Digital asset management (DAM) vendors are increasingly coming up with new ways for team members and the general public to access assets in their systems, without having the core software. This week, DAM vendor Picturepark released version 8.5 of its eponymous software, featuring Ports technology that users can use to readily build asset portals for websites and intranets.
CEO Ramon Forster said in a statement that "Ports provide branded or embedded access to Picturepark assets from virtually any Web location." He added that Ports allow customers to provide "pre-filtered asset collections right where users expect them — website sidebars, wiki and CRM pages, or even through fully branded standalone interfaces."
Creating Custom DAM Ports
Whether embedded or stand-alone, Ports can provide much of Picturepark’s functionality, or, for websites or online pressrooms, can primarily serve as areas for downloading assets. Ports can also be designed to require logins, but they don’t have to. For logged in uses, content is configured on the fly for that user’s permission profile.
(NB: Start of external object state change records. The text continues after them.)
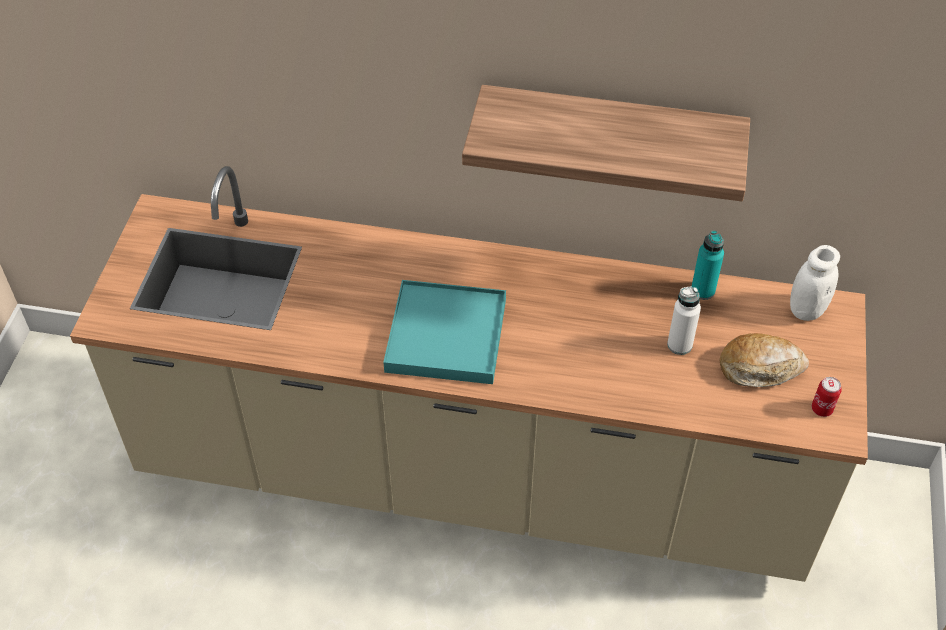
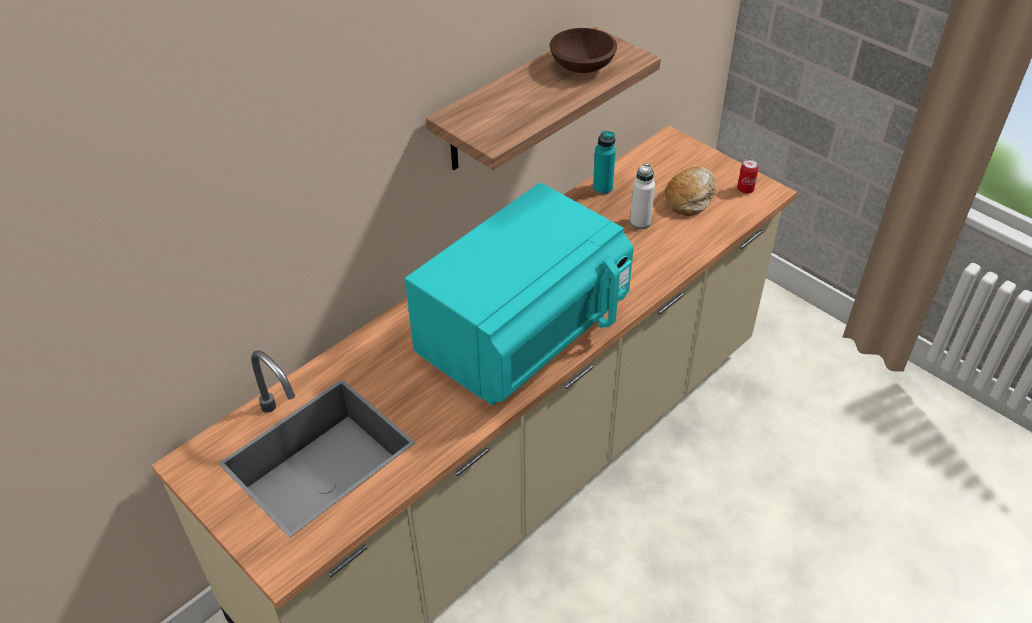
camera: 55 degrees left, 5 degrees down
(446, 335) = (523, 335): turquoise tray -> turquoise microwave
(665, 141) = (581, 66): none -> brown bowl
(806, 310) = (660, 154): white jar -> none

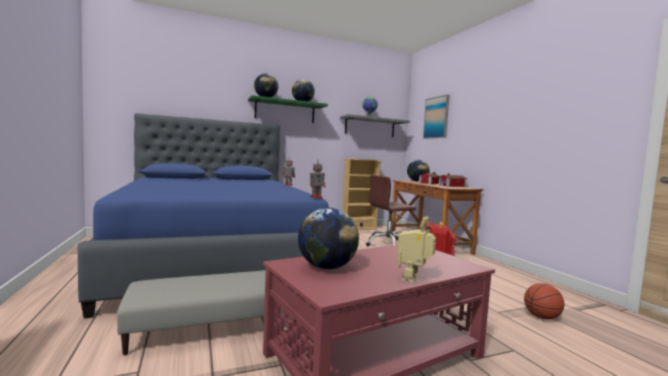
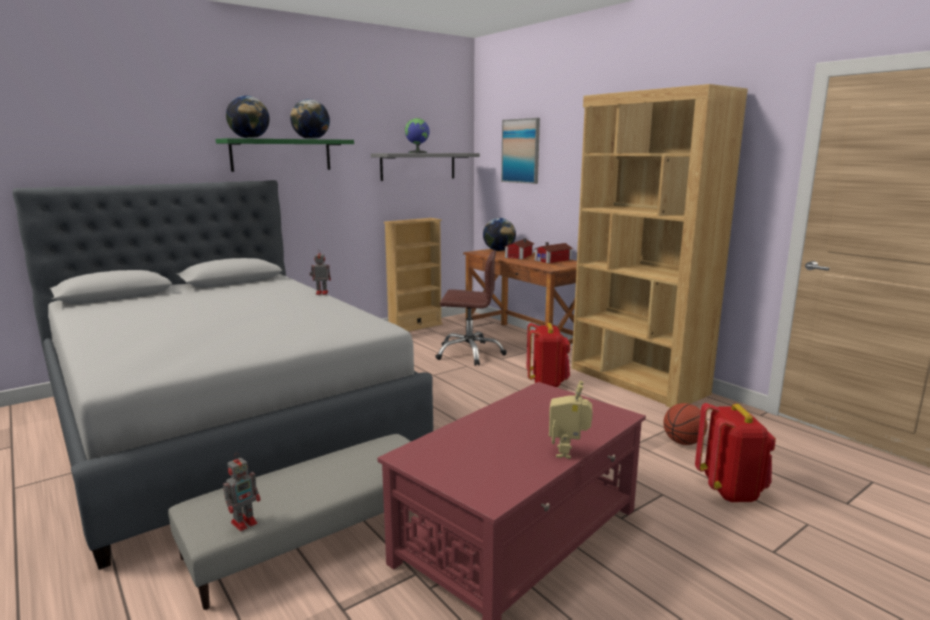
camera: 15 degrees left, 10 degrees up
(215, 257) = (226, 421): blue bed -> grey bed
(316, 197) = (394, 328): toy robot -> toy robot (245, 522)
(327, 267) = (462, 452): globe -> none
(388, 244) = (469, 353): brown office chair -> brown office chair turned 135 degrees counterclockwise
(510, 274) = (637, 381): none -> brown bookcase
(582, 359) = (730, 490): none -> red backpack

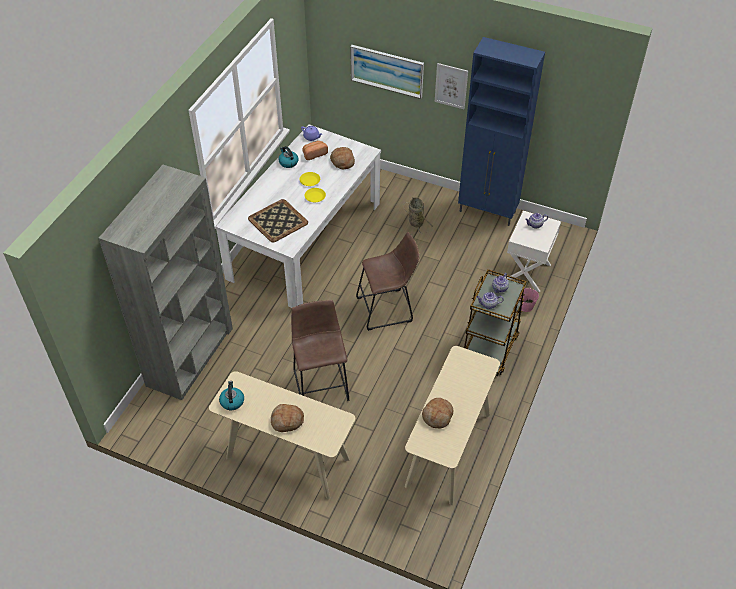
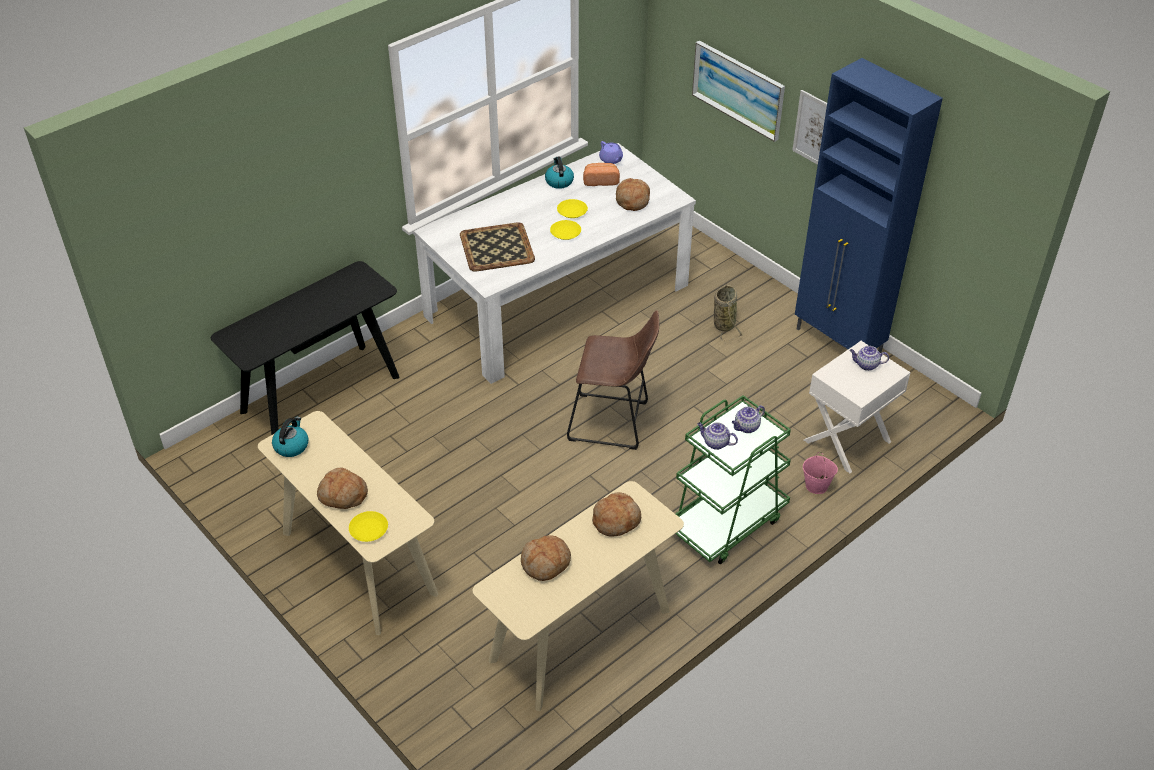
camera: 25 degrees right, 5 degrees down
(190, 356) = (320, 394): grey bookcase -> black console table
(318, 437) = (368, 529): none -> yellow plate
(321, 382) = (463, 484): brown stool -> none
(460, 373) = (616, 520): none -> bread
(489, 348) = (726, 522): brown cart -> green cart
If logins are not required, the content remains the same for all users.
The process of publishing to a Port simply requires a user to drag an asset to that Port's source category, which resides in the Picturepark tree. Conversely, an asset can be removed from a port by removing it from the source category. Picturepark also enables automated workflows for managing Ports, to accommodate embargoed releases or expiring licenses. Pre-built Ports templates are included in version 8.5, but users can also create their own, modify them using a graphical editor, or buy pre-configured templates from Picturepark partners.
DAM Vendors Improve Asset Accessibility
The updated Picturepark allows images used on Web pages to be managed and served directly from the DAM software. Other improvements in the new release include enhancements to digital asset sharing, and updates to the Asset Class technology first released in 8.4, which enabled adaptive metadata that can be customized to the needs of the DAM software owner.
Other examples of the trend of DAM vendors enhancing asset accessibility include Widen Enterprises’ recent updating of its Smartimage service, which is completely separate from its DAM software and facilitates asset distribution to team members and the public. Last week, WoodWing’s announced a mobile Review app for its Elvis DAM software, which permits a mobile user to browse and search collections, approve or reject assets, and perform other reviewing functions outside of the core software itself.